PROJECT 2 SUMMARY The main focus of the current proposal is the identification of genetic factors influencing episodic memory function in cognitively healthy elderly by examining a specific set of genes associated with changes in the aging hippocampus. The identification of molecular pathways underlying memory function in cognitively healthy individuals is expected to pinpoint mechanisms for preventing or delaying cognitive decline that might be distinct from those identified by studies of subjects with cognitive impairment or dementia. In a recent study aiming to isolate molecular correlates of the aging human dentate gyrus (DG) and age- related memory loss, investigators of this P50 application identified substantial age-related changes in the human DG expression of 17 genes. Increasing abundance of the gene showing the strongest association (RbAp48) in the DG of aged mice was accompanied by improved memory performance (Pavlopoulos et al. Sci Transl Med. 2013 Aug 28;5(200):200ra115). RbAp48 plays multiples roles in histone acetylation, transcriptional regulation and the cyclic adenosine monophosphate (cAMP) protein kinase A (PKA) cAMP response element binding protein 1 (CREB1) pathway required for normal hippocampal function and aging. In initial analyses we tested whether genetic variants in RbAp48, CREB1 and CREBBP were associated with episodic memory function in large samples of cognitively healthy elderly. Consistent with the idea that this histone pathway is implicated in memory function, we found that cognitively healthy elderly carrying specific variants in these genes showed significantly better average episodic memory function when compared to non-carriers. The overarching aim of this project is to further elucidate the genetic basis of episodic memory function in cognitively healthy individuals by exploring the association of variants in the full list of 17 genes showing age- related expression changes in the DG with episodic memory function, three genes acting in the CREB1 pathway and additional variants in genes outside these pathways in several independent cohorts of cognitively healthy individuals, and to identify the specific genetic variants by targeted resequencing. We aim to follow-up and validate identified mutations by genotyping in several independent cohorts as well as bioinformatics and biophysical analyses assessing the effect of identified mutations on protein structure, level and function.

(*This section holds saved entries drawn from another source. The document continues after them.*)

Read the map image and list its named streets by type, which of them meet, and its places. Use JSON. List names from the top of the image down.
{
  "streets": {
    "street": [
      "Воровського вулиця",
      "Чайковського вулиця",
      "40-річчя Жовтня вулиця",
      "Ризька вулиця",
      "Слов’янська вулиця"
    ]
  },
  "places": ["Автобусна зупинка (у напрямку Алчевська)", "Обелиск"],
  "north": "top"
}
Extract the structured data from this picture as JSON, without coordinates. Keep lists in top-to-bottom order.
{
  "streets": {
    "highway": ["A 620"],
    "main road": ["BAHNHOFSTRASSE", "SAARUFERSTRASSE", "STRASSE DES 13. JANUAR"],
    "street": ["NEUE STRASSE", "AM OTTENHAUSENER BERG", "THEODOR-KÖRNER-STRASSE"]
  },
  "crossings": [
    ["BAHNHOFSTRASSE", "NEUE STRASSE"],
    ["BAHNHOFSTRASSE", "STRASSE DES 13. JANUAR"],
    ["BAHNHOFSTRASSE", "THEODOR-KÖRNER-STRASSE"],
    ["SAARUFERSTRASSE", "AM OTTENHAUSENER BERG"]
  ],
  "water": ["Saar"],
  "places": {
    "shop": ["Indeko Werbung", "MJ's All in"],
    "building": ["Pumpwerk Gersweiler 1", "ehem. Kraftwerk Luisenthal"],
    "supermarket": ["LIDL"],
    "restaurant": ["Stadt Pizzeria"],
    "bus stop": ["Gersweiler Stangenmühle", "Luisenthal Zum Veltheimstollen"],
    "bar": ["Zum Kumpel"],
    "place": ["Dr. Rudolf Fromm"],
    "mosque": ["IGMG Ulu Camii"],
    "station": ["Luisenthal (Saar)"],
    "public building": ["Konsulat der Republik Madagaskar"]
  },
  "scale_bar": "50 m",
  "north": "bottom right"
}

项目2概要 目前建议的主要焦点是识别影响情景记忆功能的遗传因素 在认知健康的老年人中，通过检查与衰老变化相关的一组特定基因， 海马体。认知健康者记忆功能相关分子通路的鉴定 人们有望找到预防或延缓认知能力下降的机制，这些机制可能是不同的 与认知障碍或痴呆受试者的研究所确定的那些不同。 在最近的一项旨在分离衰老人类齿状回（DG）和年龄的分子相关性的研究中， 相关的记忆丧失，这项P50应用的研究人员发现，在人类中， 17个基因的DG表达。增加显示最强关联的基因（RbAp 48）的丰度， 老年小鼠的DG伴随着改善的记忆表现（Pavlopoulos等，Sci Transl Med. 2013年8月28日;5（200）：200 ra 115）。RbAp 48在组蛋白乙酰化、转录调控中发挥多重作用 环磷酸腺苷（cAMP）蛋白激酶A（PKA）cAMP反应元件结合 蛋白1（CREB 1）通路所需的正常海马功能和老化。在最初的分析中，我们测试了 RbAp 48、CREB 1和CREBBP的遗传变异是否与青少年的情景记忆功能相关？ 认知健康的老年人的大样本。这与该组蛋白途径参与的观点一致 记忆功能，我们发现，认知健康的老年人携带这些基因的特定变体， 与非携带者相比，平均情景记忆功能明显更好。 该项目的总体目标是进一步阐明在成年人中情景记忆功能的遗传基础。 通过探索17个显示年龄的基因的完整列表中的变体之间的关联， 与情节记忆功能相关的DG表达变化，CREB 1通路中的三个基因 在几个独立的认知健康人群中， 个体，并通过靶向重测序鉴定特定的遗传变异。我们的目标是跟进并 通过在几个独立的队列中进行基因分型以及生物信息学来验证所识别的突变， 生物物理分析评估所鉴定的突变对蛋白质结构、水平和功能的影响。